1 - pnorm(q = 68, mean = fwgtmean, sd = fwgtsd)
## [1] 0.2207879
sum(fdims$wgt > 68) / length(fdims$wgt)
## [1] 0.1923077
Answer: The probability of .22 on a theoretical normal distribution is greater than the probability of 0.19 from the actual data set of female weights. There is less variation in apparent in this difference than was present in question 1 regarding female heights under 5 ft (152cm). This suggestion that a weight of 68 is within 2 standard deviation of the mean since the graphs showed us that within that area there is more consistency between the data set and a normal distribution.
On Your Own
Now let’s consider some of the other variables in the body dimensions data set. Using the figures at the end of the exercises, match the histogram to its normal probability plot. All of the variables have been standardized (first subtract the mean, then divide by the standard deviation), so the units won’t be of any help. If you are uncertain based on these figures, generate the plots in R to check.

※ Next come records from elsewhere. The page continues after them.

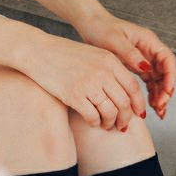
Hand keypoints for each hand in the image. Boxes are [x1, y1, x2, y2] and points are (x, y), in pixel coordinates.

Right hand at [20, 31, 146, 130]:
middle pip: (124, 103)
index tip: (137, 114)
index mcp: (109, 60)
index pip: (133, 87)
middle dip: (125, 118)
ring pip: (110, 112)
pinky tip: (92, 121)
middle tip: (121, 125)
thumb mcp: (92, 54)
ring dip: (110, 123)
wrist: (37, 50)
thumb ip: (110, 69)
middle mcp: (102, 71)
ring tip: (106, 124)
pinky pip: (93, 117)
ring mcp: (88, 83)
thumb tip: (126, 94)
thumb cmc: (63, 54)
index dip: (138, 104)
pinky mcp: (74, 95)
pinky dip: (95, 122)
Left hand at [73, 11, 175, 119]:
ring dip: (160, 95)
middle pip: (165, 72)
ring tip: (158, 111)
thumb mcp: (115, 40)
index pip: (167, 59)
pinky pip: (149, 82)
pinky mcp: (136, 66)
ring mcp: (144, 59)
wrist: (89, 25)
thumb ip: (131, 53)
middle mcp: (149, 50)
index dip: (170, 77)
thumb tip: (146, 68)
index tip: (166, 92)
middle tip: (160, 107)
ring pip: (159, 80)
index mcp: (148, 40)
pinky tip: (149, 106)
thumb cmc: (101, 28)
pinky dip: (151, 94)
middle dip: (166, 90)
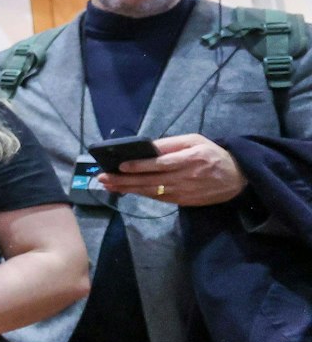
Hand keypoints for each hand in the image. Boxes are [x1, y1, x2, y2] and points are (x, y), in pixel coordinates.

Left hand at [97, 133, 247, 205]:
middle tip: (103, 178)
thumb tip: (146, 147)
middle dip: (125, 180)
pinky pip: (160, 198)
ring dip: (128, 189)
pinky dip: (142, 194)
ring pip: (152, 191)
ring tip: (108, 185)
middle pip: (151, 180)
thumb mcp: (195, 141)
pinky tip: (127, 190)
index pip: (161, 164)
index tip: (121, 166)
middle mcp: (187, 177)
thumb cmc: (212, 154)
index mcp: (191, 158)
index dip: (140, 166)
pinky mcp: (185, 201)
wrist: (237, 177)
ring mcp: (186, 191)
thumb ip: (171, 144)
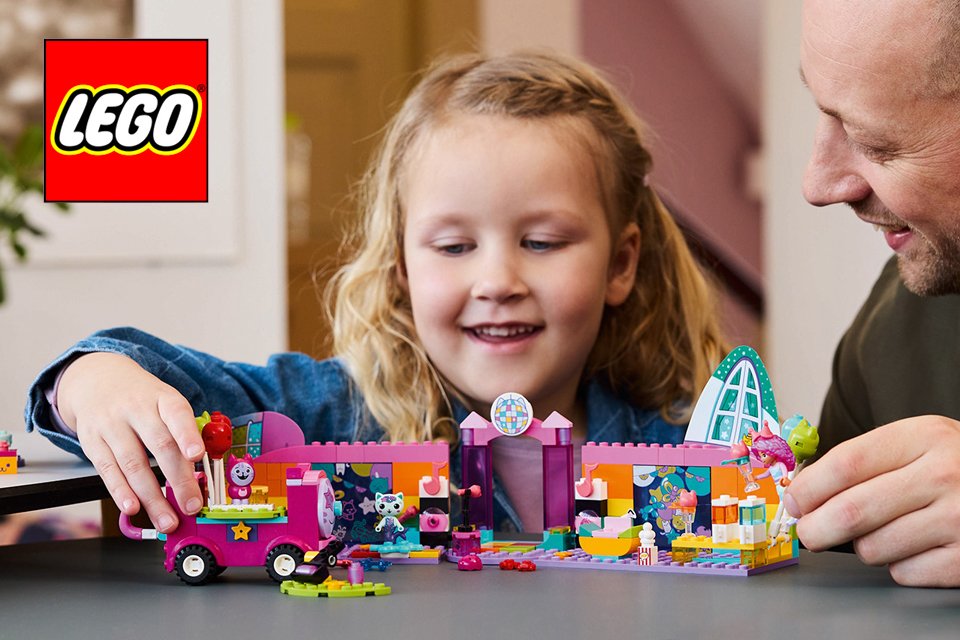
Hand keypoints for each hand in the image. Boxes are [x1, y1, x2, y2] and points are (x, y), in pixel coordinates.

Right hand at [57, 352, 205, 532]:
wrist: (97, 380)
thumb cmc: (142, 399)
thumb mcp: (166, 401)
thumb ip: (183, 430)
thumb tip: (203, 468)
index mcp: (163, 398)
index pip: (177, 413)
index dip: (187, 434)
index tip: (197, 455)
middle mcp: (136, 409)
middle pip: (159, 445)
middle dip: (178, 480)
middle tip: (192, 505)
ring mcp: (111, 425)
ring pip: (133, 464)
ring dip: (151, 497)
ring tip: (167, 519)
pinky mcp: (92, 442)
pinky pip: (108, 471)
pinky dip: (121, 492)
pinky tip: (133, 508)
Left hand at [784, 416, 959, 586]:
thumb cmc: (949, 464)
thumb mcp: (914, 442)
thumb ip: (861, 460)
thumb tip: (800, 492)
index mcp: (923, 436)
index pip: (846, 463)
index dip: (809, 487)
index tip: (793, 502)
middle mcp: (944, 475)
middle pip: (852, 510)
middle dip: (816, 527)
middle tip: (809, 531)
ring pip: (873, 547)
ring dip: (862, 546)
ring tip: (880, 531)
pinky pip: (905, 572)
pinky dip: (897, 565)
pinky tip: (913, 546)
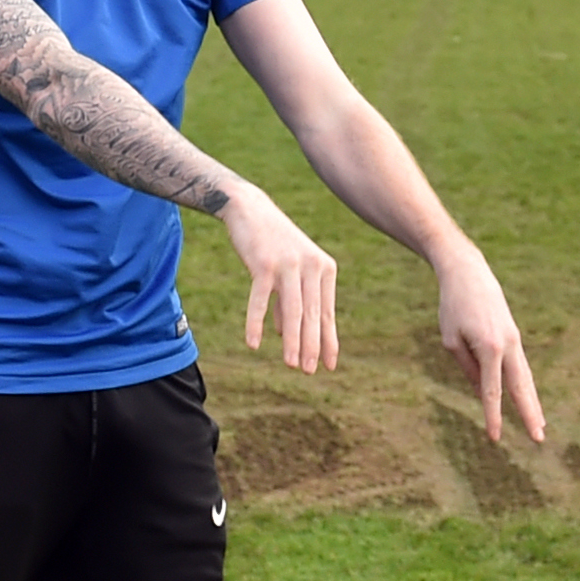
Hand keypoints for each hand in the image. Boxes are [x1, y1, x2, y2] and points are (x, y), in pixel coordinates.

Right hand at [219, 192, 339, 373]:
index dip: (328, 340)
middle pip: (312, 314)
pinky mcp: (264, 263)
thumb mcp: (289, 272)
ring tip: (291, 365)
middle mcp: (311, 265)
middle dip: (312, 346)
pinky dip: (256, 322)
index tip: (330, 365)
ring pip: (293, 310)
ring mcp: (288, 264)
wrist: (249, 209)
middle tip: (310, 371)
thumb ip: (290, 301)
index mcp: (325, 268)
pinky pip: (260, 299)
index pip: (326, 312)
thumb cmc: (272, 244)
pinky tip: (253, 344)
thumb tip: (287, 334)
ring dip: (292, 340)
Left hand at [433, 256, 546, 442]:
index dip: (493, 416)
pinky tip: (527, 398)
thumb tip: (482, 392)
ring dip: (532, 402)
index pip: (492, 391)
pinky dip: (525, 385)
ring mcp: (514, 339)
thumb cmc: (453, 306)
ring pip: (526, 377)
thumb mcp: (451, 340)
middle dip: (529, 414)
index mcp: (489, 348)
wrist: (468, 273)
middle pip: (521, 387)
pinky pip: (521, 365)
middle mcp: (508, 345)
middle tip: (539, 439)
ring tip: (539, 425)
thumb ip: (468, 368)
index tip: (495, 438)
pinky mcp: (514, 335)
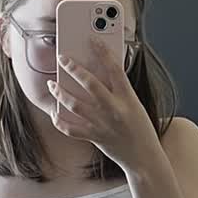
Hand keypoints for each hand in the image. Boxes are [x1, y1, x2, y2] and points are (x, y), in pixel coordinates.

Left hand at [48, 45, 160, 173]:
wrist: (145, 157)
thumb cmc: (141, 128)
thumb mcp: (135, 104)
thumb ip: (119, 90)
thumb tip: (100, 73)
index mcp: (128, 98)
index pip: (115, 69)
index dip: (103, 52)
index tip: (93, 40)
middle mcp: (115, 109)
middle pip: (90, 84)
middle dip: (74, 69)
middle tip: (63, 58)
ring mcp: (103, 124)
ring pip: (75, 104)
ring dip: (60, 92)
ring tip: (52, 84)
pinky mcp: (95, 137)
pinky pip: (71, 129)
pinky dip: (60, 121)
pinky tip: (55, 112)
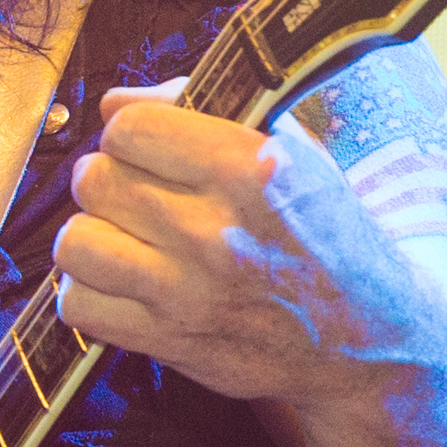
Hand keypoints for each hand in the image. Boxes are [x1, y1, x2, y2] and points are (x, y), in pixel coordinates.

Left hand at [50, 80, 446, 406]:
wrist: (370, 338)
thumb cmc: (327, 235)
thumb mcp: (294, 156)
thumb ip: (201, 114)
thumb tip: (113, 103)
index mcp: (250, 169)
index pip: (129, 128)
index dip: (131, 134)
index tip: (149, 150)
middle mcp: (215, 231)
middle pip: (94, 180)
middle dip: (107, 179)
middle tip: (133, 193)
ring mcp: (188, 293)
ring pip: (75, 242)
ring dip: (91, 235)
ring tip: (122, 237)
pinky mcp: (170, 343)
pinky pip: (78, 305)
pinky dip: (87, 292)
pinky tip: (120, 283)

a. The histogram for female biiliac (pelvic) diameter (bii.di) belongs to normal probability plot letter. B
b. The histogram for female elbow diameter (elb.di) belongs to normal probability plot letter _ C___.
c. The histogram for general age (age) belongs to normal probability plot letter _ D__.
d. The histogram for female chest depth (che.de) belongs to normal probability plot letter A__.
2. Note that normal probability plots C and D have a slight stepwise pattern. Why do you think this is the case?
Answer: normal probability plots C (elbow diameter) and D (age) have a slight stepwise pattern because the data samples are discrete, that is they can only be counted by intervals, not by subdivided parts. (i.e., 1, 2, 3 rather than 1.5, 2.25, 3.54 etc.)
3. As you can see, normal probability plots can be used both to assess normality and visualize skewness. Make a normal probability plot for female knee diameter (kne.di). Based on this normal probability plot, is this variable left skewed, symmetric, or right skewed? Use a histogram to confirm your findings.
qqnorm(fdims$kne.di)
qqline(fdims$kne.di)

The QQ plot shows the data to be skewed right. The histogram below confirms this.
hist(fdims$kne.di, main = "Histogram of Female Knee Diameters", xlab = "Female Knee Diameters")